Suppose I have a student table with id as primary key, which holds information about all students.
id | name
--- ------
1 | aaron
2 | bob
In addition there is a table where id and tid form a composite key, which holds the scores for each test.
id | tid | score
---| --- | -----
Note: Different students have different tests with different numbers and no correlation. tid does not represent a specific test at all, but for a student the test serial number. id=1 and id=2, if tid=1, does not mean it is the same test.

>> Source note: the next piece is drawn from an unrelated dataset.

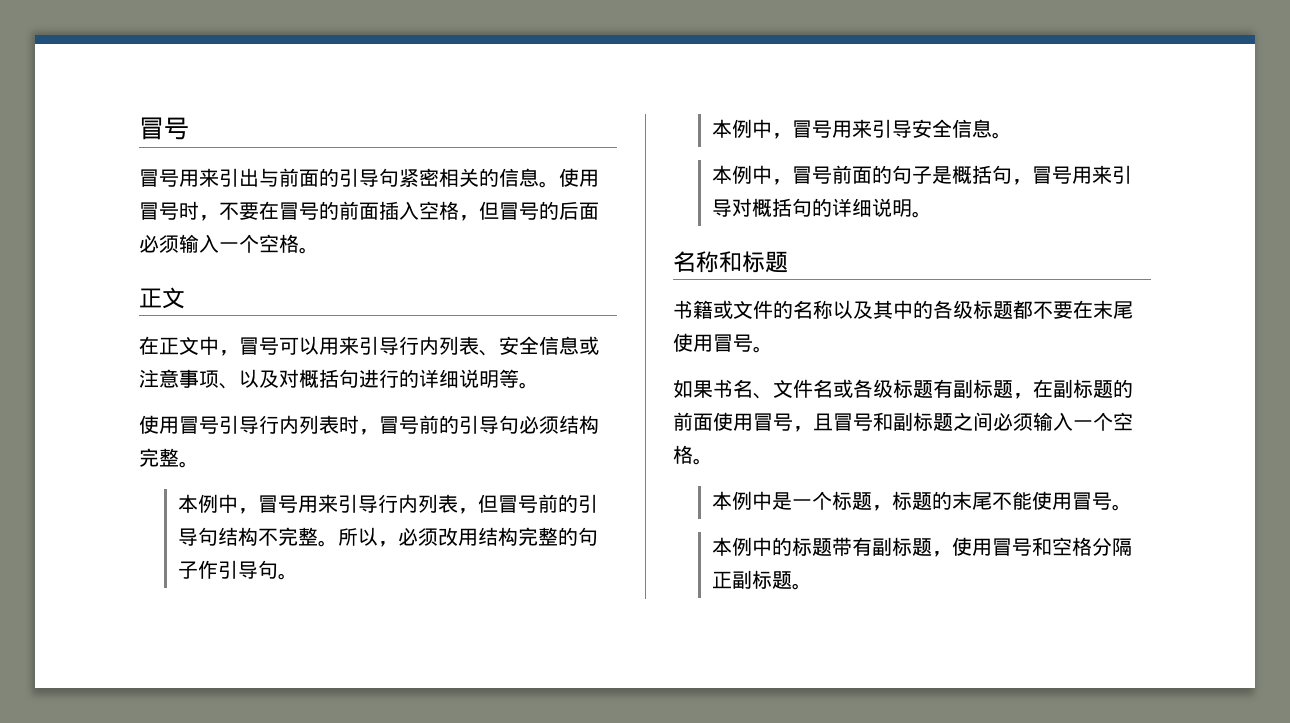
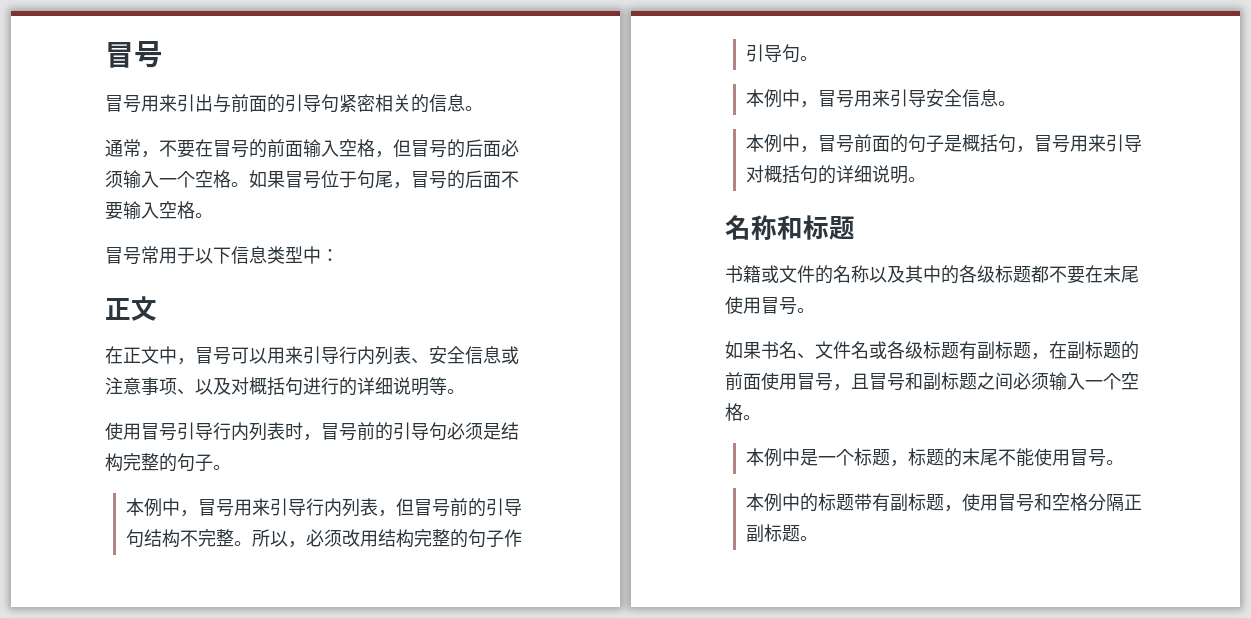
[559,168,599,187] [139,201,199,220] 使用冒号时 -> [105,139,141,157] // 通常
[379,201,399,220] 插 -> [303,139,321,158] 输
(319, 250) none -> [249,170,519,189] [105,201,213,220] [105,246,339,265] 如果冒号位于句尾，冒号的后面不要输入空格。 // 冒号常用于以下信息类型中：
[559,415,599,434] [139,448,179,467] 结构完整 -> [483,422,519,440] [105,453,213,472] 是结构完整的句子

There are two ways to generate tid, one is globally unique and increases by 1 for each record inserted, e.g.
id | tid | score
-- | --- | -----
1 | 1 | 99
1 | 2 | 98
2 | 3 | 97
2 | 4 | 96
The other is unique within a specific id, and different ids can have the same tid take value, for example
id | tid | score
-- | --- | -----
1 | 1 | 99
1 | 2 | 98
2 | 1 | 97
2 | 2 | 96
For the latter, is there a more efficient and simple way to implement it?
CodePudding user response:
create table student(id integer PRIMARY KEY, name varchar);
create table test(tid integer PRIMARY KEY, name varchar, test_date date);
create table test_score(sid integer, tid integer references test, score integer, PRIMARY KEY(sid, tid);
CodePudding user response:
The correct design is option 2, because tid should refer (ie be a foreign key) to the test (ie a collection of questions) being taken; a new instance of a test is not created every time a student takes it - all students who take a given test take the same test (ie answer the same questions).
If students can take the same test more than once, add a date column (or timestamp if multiple attempts may be made of the same day) to distinguish the results of repeat attempts at the same test.